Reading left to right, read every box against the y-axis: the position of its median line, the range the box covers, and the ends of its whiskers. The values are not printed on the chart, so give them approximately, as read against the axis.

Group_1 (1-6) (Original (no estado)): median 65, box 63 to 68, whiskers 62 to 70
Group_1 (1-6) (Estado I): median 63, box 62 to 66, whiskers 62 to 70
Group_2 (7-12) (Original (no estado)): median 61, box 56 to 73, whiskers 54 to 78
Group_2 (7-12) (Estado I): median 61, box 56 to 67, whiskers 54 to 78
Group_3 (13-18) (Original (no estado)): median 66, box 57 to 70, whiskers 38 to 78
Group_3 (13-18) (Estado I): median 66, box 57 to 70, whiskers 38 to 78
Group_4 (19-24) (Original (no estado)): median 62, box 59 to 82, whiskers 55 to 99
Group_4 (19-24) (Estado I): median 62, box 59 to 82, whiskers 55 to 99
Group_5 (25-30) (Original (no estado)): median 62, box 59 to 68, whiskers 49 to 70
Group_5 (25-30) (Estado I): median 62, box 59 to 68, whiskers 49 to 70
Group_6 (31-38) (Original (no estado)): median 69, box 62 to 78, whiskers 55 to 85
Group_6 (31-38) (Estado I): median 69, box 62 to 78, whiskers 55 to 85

==

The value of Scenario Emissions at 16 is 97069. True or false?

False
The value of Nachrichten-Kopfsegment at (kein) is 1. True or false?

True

EXERCISE PROMPT — List each line of the data above that contains the word "True".

SOLUTION TO THIS TASK —
The value of Scenario Emissions at 16 is 97069. True or false?
The value of Nachrichten-Kopfsegment at (kein) is 1. True or false?
True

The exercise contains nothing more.